Zimmerman called Rothman that day and left a voicemail.
Rothman got the message and decided to call O’Neil back directly. The firm leaders spent an hour on the phone.
“Would you be interested in learning more about us?” O’Neil asked.
Rothman said absolutely and the pair met the next week in Chicago.
“Come to find out, Foley had its own list of potential merger partners, and guess who was at the top of that list? Gardere,” said Zimmerman, who also advised Andrews Kurth Kenyon on its merger with Hunton & Williams.
“Jay and I met for dinner in Chicago and then the next day at the office,” O’Neil said. “We talked big picture. We had not met, so we were just getting to know each other and finding out his approach and view of the market.”
O’Neil flew back to Dallas late that afternoon thinking Foley was a true contender.

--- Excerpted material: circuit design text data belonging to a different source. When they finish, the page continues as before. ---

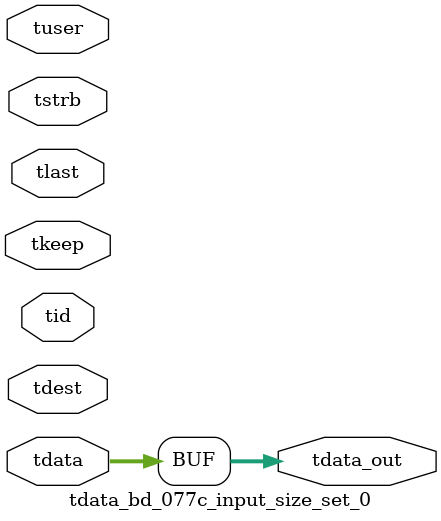
<source format=v>


`timescale 1ps/1ps

module tdata_bd_077c_input_size_set_0 #
(
parameter C_S_AXIS_TDATA_WIDTH = 32,
parameter C_S_AXIS_TUSER_WIDTH = 0,
parameter C_S_AXIS_TID_WIDTH   = 0,
parameter C_S_AXIS_TDEST_WIDTH = 0,
parameter C_M_AXIS_TDATA_WIDTH = 32
)
(
input  [(C_S_AXIS_TDATA_WIDTH == 0 ? 1 : C_S_AXIS_TDATA_WIDTH)-1:0     ] tdata,
input  [(C_S_AXIS_TUSER_WIDTH == 0 ? 1 : C_S_AXIS_TUSER_WIDTH)-1:0     ] tuser,
input  [(C_S_AXIS_TID_WIDTH   == 0 ? 1 : C_S_AXIS_TID_WIDTH)-1:0       ] tid,
input  [(C_S_AXIS_TDEST_WIDTH == 0 ? 1 : C_S_AXIS_TDEST_WIDTH)-1:0     ] tdest,
input  [(C_S_AXIS_TDATA_WIDTH/8)-1:0 ] tkeep,
input  [(C_S_AXIS_TDATA_WIDTH/8)-1:0 ] tstrb,
input                                                                    tlast,
output [C_M_AXIS_TDATA_WIDTH-1:0] tdata_out
);

assign tdata_out = {tdata[47:0]};

endmodule


</source>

“This was a monumental decision for us,” she said. “This is not a decision that after 109 years that you should make quickly.”
After 109 years, no hasty decisions
No one is going to criticize O’Neil and Gardere for moving too hastily with Foley.
For nearly two and a half years, leaders at the two firms met. They traded financials. They compared pension plans. They reviewed client lists. They met in groups with each other to get more comfortable.
And then they did it all over again.
O’Neil created two working groups – a deal team of six partners that negotiated the actual merger documents and an integration team of four partners that worked with lawyers and support staff to prepare for the combination.
“My firm is a very democratic place,” O’Neil said. “Lawyers, even when they agree change is necessary, they have a million different views on what the change should be or how it should be effectuated.
“It was critical that our lawyers got to know and truly trust the folks at Foley,” she said.
Multiple obstacles appeared that slowed or nearly stopped the merger – none of which had anything to do with the merger itself, according to lawyers close to the negotiations.
Gardere held its election for executive committee members. And then all discussions halted last summer when Hurricane Harvey hit Houston and caused major flooding.
“This process was much more deliberative than most law firm mergers,” Zimmerman said. “Keep in mind that most proposed mergers never happen. It is no small feat to get a law firm combination across the finish line.”
Gardere partners officially took a vote on the merger in October – a vote that gave the executive committee the authority to move forward to finalize the terms of the merger.
“Our partnership agreement requires a super majority approval and we were well over it,” O’Neil said.
The merger went final on April 1, which meant that O’Neil is no longer the law firm’s chair. She serves on the management committee and plans to focus on recruiting lateral hires.
“I am really looking forward to getting back to practicing law,” she said. “I had two amazing mentors that helped me become the lawyer and leader that I am, and now it is my turn to be a mentor for others.”